LD was also observed between unlinked markers on different chromosomes. With a threshold of 5% false positives among all significant LD pairs, a background of false positive LD pairs is expected, particularly among pairs in the lowest significance category. Interestingly, a few unlinked markers showed very strong LD. This might result from adaptive co-selection of epistatic alleles linked to these markers in the germplasm studied. Epistatic marker-trait associations have been identified in the ALL population (manuscript in preparation).

Most loci associated with chip quality were also associated with tuber starch content, suggesting that these complex traits are controlled, in part, by the same genes. The pleiotropic effects of individual alleles always had the same direction, either positive (more starch, better chip color, less reducing sugars) or negative (less starch, worse chip color, more reducing sugars). Starch and sugars in dormant tubers are interconvertible, and the energy for this conversion is provided by respiration. The temperature-dependent balance between starch and sugars shifts toward sugars at low temperature (Isherwood 1973). Less efficient and/or cold labile alleles of katabolic enzymes such as invertases and starch phosphorylases might shift the balance toward higher starch and lower sugar content, whereas more active and/or cold stable alleles would have the opposite effect. The StpL locus on chromosome V is an example where both types of alleles were observed. The molecular basis of such differences remains to be elucidated. Possibilities are the variation of enzyme activity, stability or post-translational modifications due to amino acid changes, which alter protein conformation or modification sites, or the variation in expression level due to DNA polymorphisms in cis-regulatory sequences.

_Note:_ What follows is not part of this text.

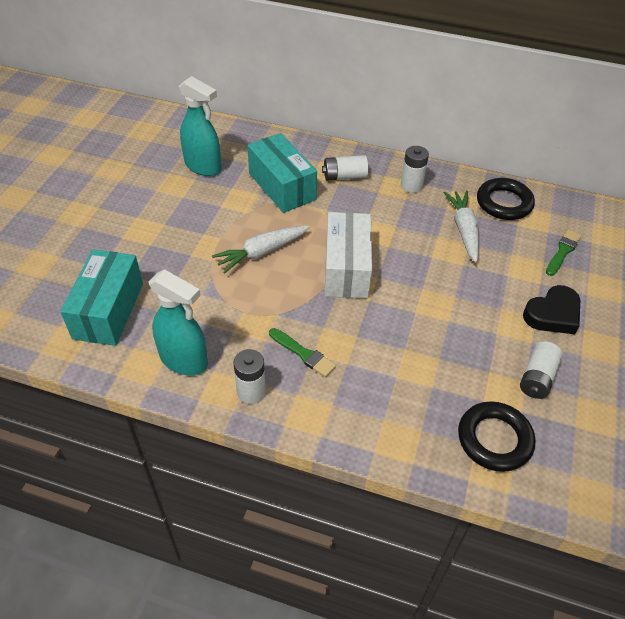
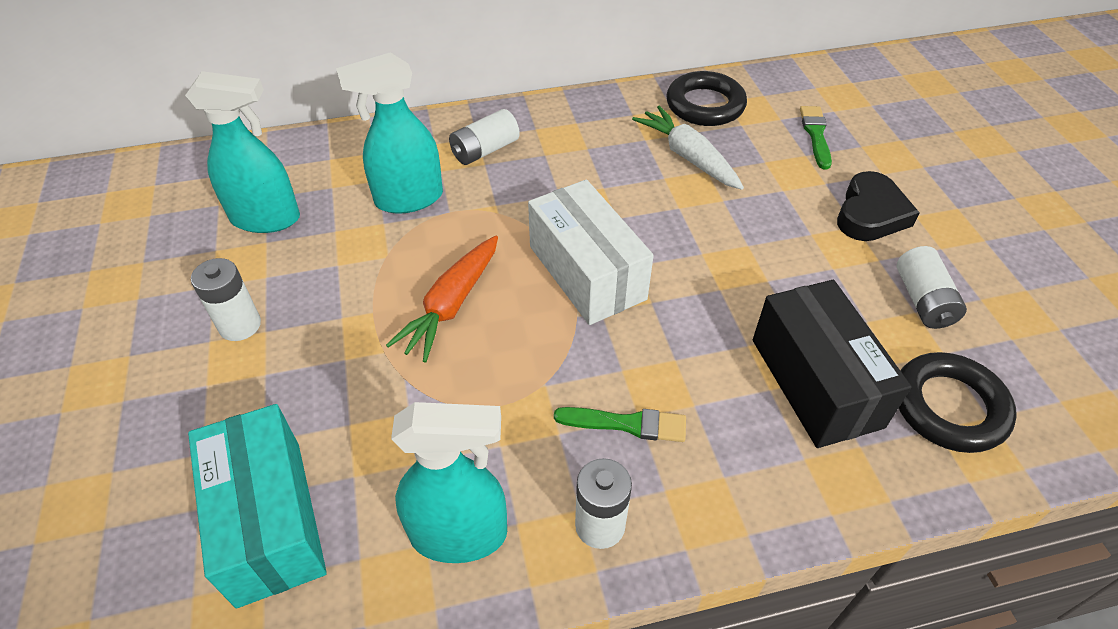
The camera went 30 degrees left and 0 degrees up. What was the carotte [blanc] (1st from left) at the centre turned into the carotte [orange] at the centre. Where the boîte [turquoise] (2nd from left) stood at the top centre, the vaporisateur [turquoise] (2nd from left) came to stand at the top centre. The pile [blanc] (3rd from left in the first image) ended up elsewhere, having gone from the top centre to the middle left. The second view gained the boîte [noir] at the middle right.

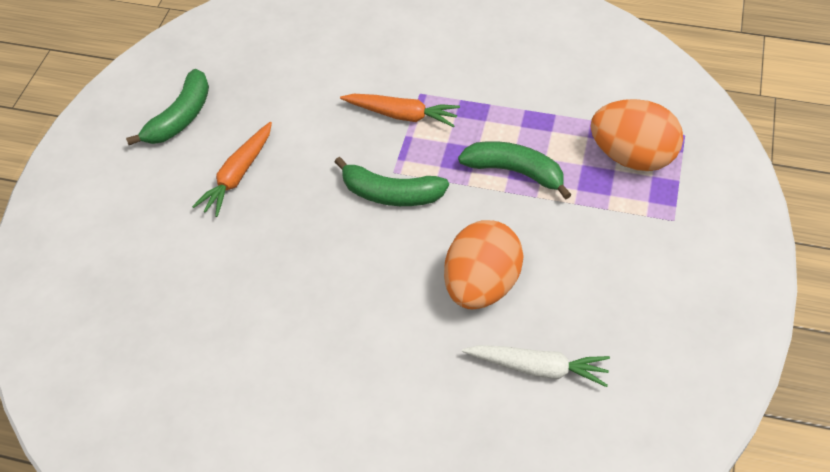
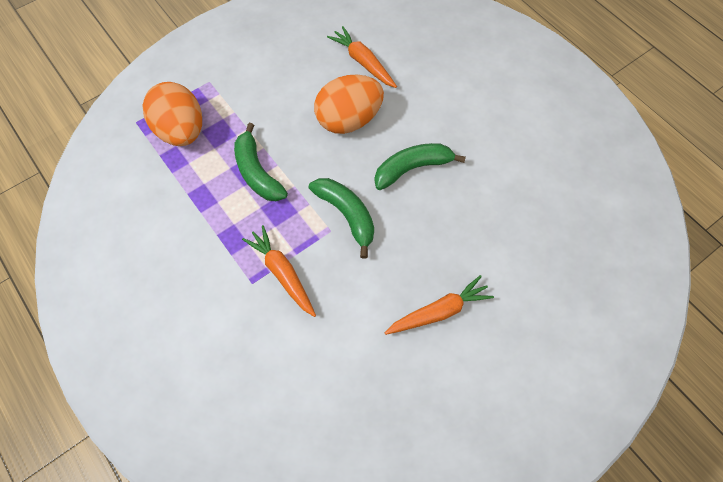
The camera went 145 degrees left and 10 degrees up. The banane [vert] (1st from left in the first image) ended up elsewhere, having gone from the top left to the centre. What was the carotte [blanc] at the bottom centre turned into the carotte [orange] (2nd from left) at the top centre.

Cold sweetening has been correlated with increased enzymatic activity of invertase and starch hydrolyzing enzymes, or with the cold lability of glycolytic enzymes (Pollock and Ap Rees 1975; Pressey and Shaw 1966; Zrenner et al. 1996; Cottrell et al. 1993). In our experiment, the majority of the alleles associated with chip quality after cold storage was also associated with chip quality after harvest, before the onset of cold storage. The genes controlling sugar content in the final stages of tuber development and in the dormant, cold-stored tuber may be largely identical, and low temperature was not required for differentiating their allelic variants. Alternatively, alleles specifically effective during cold storage might have escaped detection in the association test due to low frequency in the breeding material analyzed.

In conclusion, our results demonstrate that association genetics in advanced breeding populations of the potato, a polyploid, non-inbred crop, is a valuable approach toward elucidating the molecular basis of complex agronomic traits and for developing diagnostic DNA-based markers for “precision breeding” of improved varieties.